[Excerpted text]:
——————————
Travelling

GHENT AND BRUGES

31/10/2023
 


After a summer of family emergencies and ahead of rainy and dark days of Autumn in London, we feel desperate for a holiday. All lastminute options in the sun are ridiculously overpriced, and we decide on an educational and cultural break across the channel. We book both the train and the hotel through the Eurostar Site, and we will be splitting our time between the two postcard-perfect Belgian cities of Ghent and Bruges.
Our train leaves London in the afternoon. St Pancras station is bursting at the seams and everyone seems to be pulling gigantic suitcases as if embarking on an around the world adventure or escaping the British Isles for the winter.
At Bruxelles Midi Station we need to go to the toilet. Single use of a cubicle costs €1 and the coin needs to be purchased at the nearby machine. The cubicles are supervised by a man who wears no uniform and no visible sign that he works as a toilet attendant. Our teenage companion glances at the cubicle’s interior and announces that she can last for another hour or two, until we get to our hotel in Ghent. A woman of my age cannot. The floors and walls of the first cubicle are smeared with faeces. Another one becomes available after a cleaning cycle of water splashing in all directions. As soon as I sit on the toilet, the light goes off. My manic moving of arms does not reactivate it and I have to finish my business in darkness.
Piece of advice: avoid the toilets at Bruxelles Midi…
The last leg of our journey, the train to Ghent, is quick and smooth. The station Ghent Sint-Pieters is on the outskirts and our hotel in the very centre. It takes us more than half an hour on foot, but the late afternoon is pleasant and sunny, and the route is lined with charming Brasseries and Vintage shops.
The B&B Hotel Gent Centrum offers specious rooms, helpful receptionists (we are moved to another room when the television does not start), free coffees and water in the reception area and a relaxing lounge to sip it while watching the city of Ghent waking up or walking by.
Our male companion pops into the chippie across the road and buys three extremely large portions of Belgian fries, “friet”, with ketchup and mayonnaise. He also buys three beers, that he ends up drinking himself…
The rest of the evening we spend watching a French Quiz on Highway code on FT1. It tests our knowledge of French and the rules of the road. I quite like it and I am surprised we do not have a similar one in UK.
——————————
[Collected data]

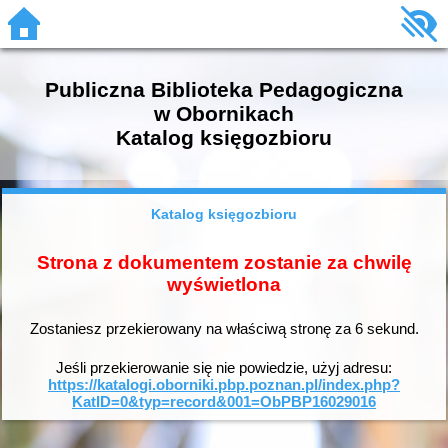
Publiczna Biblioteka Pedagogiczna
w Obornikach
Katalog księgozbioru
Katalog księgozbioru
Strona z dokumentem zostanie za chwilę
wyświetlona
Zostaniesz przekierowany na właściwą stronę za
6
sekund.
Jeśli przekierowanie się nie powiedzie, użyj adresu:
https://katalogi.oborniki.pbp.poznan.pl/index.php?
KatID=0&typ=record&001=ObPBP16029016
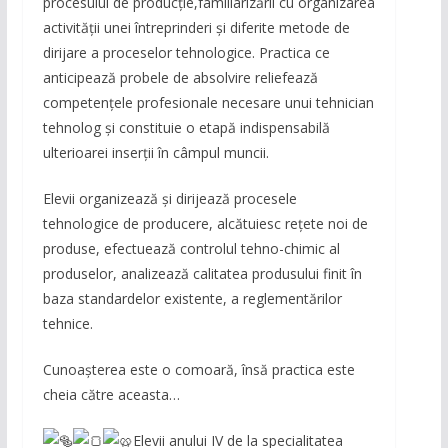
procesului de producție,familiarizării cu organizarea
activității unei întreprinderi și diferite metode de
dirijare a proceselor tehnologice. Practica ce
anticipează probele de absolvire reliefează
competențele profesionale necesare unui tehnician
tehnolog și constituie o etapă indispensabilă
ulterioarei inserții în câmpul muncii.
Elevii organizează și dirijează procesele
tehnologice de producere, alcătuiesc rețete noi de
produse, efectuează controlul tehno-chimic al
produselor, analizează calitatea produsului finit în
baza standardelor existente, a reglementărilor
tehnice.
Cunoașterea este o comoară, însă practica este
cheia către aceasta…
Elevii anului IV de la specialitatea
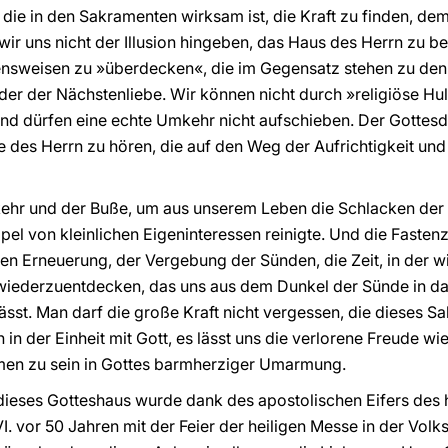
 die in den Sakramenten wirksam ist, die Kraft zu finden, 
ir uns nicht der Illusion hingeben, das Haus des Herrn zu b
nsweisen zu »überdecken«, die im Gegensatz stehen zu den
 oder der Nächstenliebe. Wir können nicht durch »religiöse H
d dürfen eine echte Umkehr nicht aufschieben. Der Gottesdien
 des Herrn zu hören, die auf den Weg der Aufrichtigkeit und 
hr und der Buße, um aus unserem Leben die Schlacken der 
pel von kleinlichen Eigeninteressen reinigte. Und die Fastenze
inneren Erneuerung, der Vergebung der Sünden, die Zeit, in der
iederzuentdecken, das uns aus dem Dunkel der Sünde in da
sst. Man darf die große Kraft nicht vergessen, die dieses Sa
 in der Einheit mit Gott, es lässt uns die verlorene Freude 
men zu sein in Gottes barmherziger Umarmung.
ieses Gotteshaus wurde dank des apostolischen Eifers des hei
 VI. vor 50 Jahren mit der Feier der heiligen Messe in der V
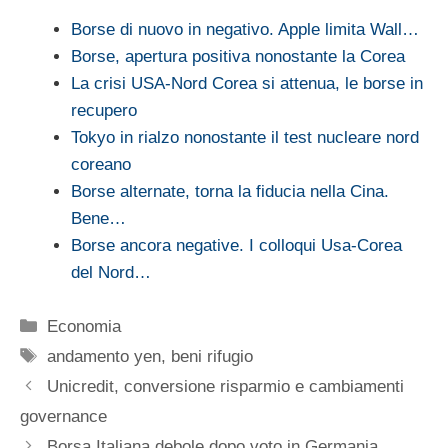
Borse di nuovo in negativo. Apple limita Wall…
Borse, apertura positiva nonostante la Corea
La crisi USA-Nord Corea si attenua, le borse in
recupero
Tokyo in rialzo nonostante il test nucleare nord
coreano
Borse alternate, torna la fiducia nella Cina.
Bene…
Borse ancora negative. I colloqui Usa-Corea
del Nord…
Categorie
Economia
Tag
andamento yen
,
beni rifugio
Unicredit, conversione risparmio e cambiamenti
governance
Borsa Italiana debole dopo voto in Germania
——————————
[What you will do]:
A: According to the travel account, what does a single use of a toilet cubicle at Bruxelles Midi Station cost?
B: Copy out the stretch of the entries from their beginning through the line containing "Elevii anului IV de la specialitatea". Leave the pictures out.

[List of solutions]:
A: €1

B:
Publiczna Biblioteka Pedagogiczna
w Obornikach
Katalog księgozbioru
Katalog księgozbioru
Strona z dokumentem zostanie za chwilę
wyświetlona
Zostaniesz przekierowany na właściwą stronę za
6
sekund.
Jeśli przekierowanie się nie powiedzie, użyj adresu:
https://katalogi.oborniki.pbp.poznan.pl/index.php?
KatID=0&typ=record&001=ObPBP16029016
procesului de producție,familiarizării cu organizarea
activității unei întreprinderi și diferite metode de
dirijare a proceselor tehnologice. Practica ce
anticipează probele de absolvire reliefează
competențele profesionale necesare unui tehnician
tehnolog și constituie o etapă indispensabilă
ulterioarei inserții în câmpul muncii.
Elevii organizează și dirijează procesele
tehnologice de producere, alcătuiesc rețete noi de
produse, efectuează controlul tehno-chimic al
produselor, analizează calitatea produsului finit în
baza standardelor existente, a reglementărilor
tehnice.
Cunoașterea este o comoară, însă practica este
cheia către aceasta…
Elevii anului IV de la specialitatea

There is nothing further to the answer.